TEXT SHOWN:

It sounds like your motivation is more about learning new things. If that's the case, lots of small, half-baked projects can definitely be educational.

You're also mentioning projects that take significant ramp-up time before they might start to get a life of their own.

So, that being said, I have a couple of book recommendations:

If what you want to do is learn software development in a growing way, I highly recommend Mastering Software Technique: https://software-technique.com/. It's all about using bursts of time to learn new things as fast as you can. For your situation, it sounds close to what you've been practicing, with just a tiny bit more process.

If what you want to do is actually build something on the side for people other than yourself (which is _not_ a requirement for learning useful things), then I recommend https://jessicaabel.com/growing-gills/.

For me, I've embraced the non-essential nature of my side projects. I've had quite a few over the years, some large, some small. Being able to put one on the back-burner and come back it later has been very handy. Most of my sideprojects these days are ones I can get to "done" in a day or two, and I have a couple longer-running ones that I pick at off and on. My motivation for a particular project varies, some are meant to scratch a _very_ specific itch:

- https://github.com/yumaikas/dirx was basically done in a late night and a morning - https://idea.junglecoder.com/view/idea/274 I've done 3 times, first in bash, then in Go (in a rather late night, to scratch an itch), and then again in Nim (to learn Nim, and compare it against Go).

REQUEST: Write what comes next in the comment about side projects, picking up after its last sentence.

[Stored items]
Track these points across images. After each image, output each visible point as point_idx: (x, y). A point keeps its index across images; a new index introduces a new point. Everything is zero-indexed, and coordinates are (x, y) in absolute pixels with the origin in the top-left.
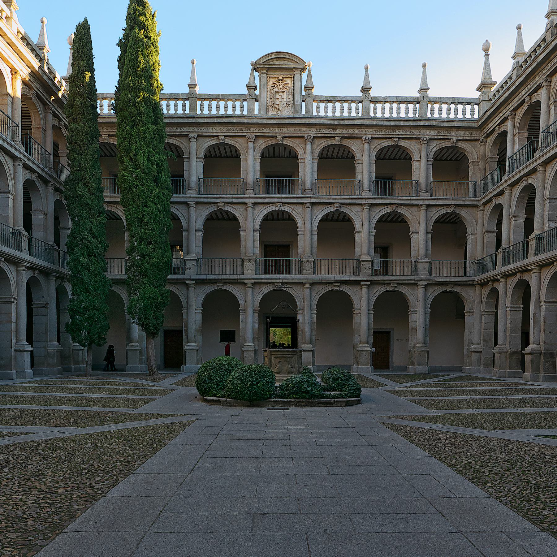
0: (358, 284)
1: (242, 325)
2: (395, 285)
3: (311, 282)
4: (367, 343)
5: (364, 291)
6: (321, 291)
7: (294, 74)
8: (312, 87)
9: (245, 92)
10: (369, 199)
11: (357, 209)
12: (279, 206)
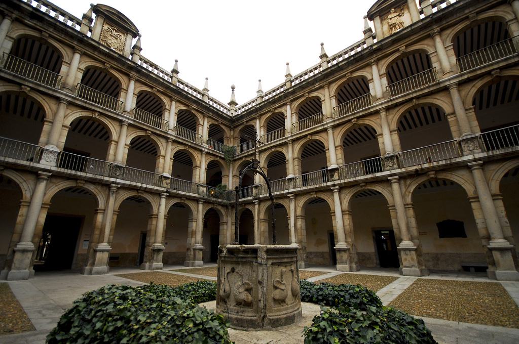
0: (158, 194)
1: (19, 219)
2: (185, 199)
3: (119, 186)
4: (161, 243)
5: (163, 201)
6: (125, 195)
7: (127, 34)
8: (140, 49)
9: (80, 17)
10: (173, 136)
11: (163, 141)
12: (97, 114)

EXERCISE OUTPUT:
Some projects I have are a lot longer running. Both PISC <https://pisc.junglecoder.com> (now on indefinite hiatus) and Tabula Scripta <https://github.com/yumaikas/tabulaScripta> have run a lot longer than my typical project. One quality of both is that they have work at quite a few different levels of detail. Am I tired of parsing work? I can work on prototyping a game in PISC. Do I want to make the performance dramatically better for my artificial Fibonacci benchmark? Great time to break out the Go profiler. Do I want to make it way easier to concatenate strings in a stack-based language? Maybe today I figure out how to write an evalbot. (These are _all_ things I did in PISC at different times).

Tabula Scripta is still early days, I haven't had the time to use it for that sort of experimentation, but it will have a similarly broad set of applications and problems to solve.

And, like other people have said, it definitely helps to do you side projects in a different IDE/Language than your work. And if learning is a big motivator, keeping your projects smaller, or making them the sort of things that's easier to break into smaller parts can be very helpful.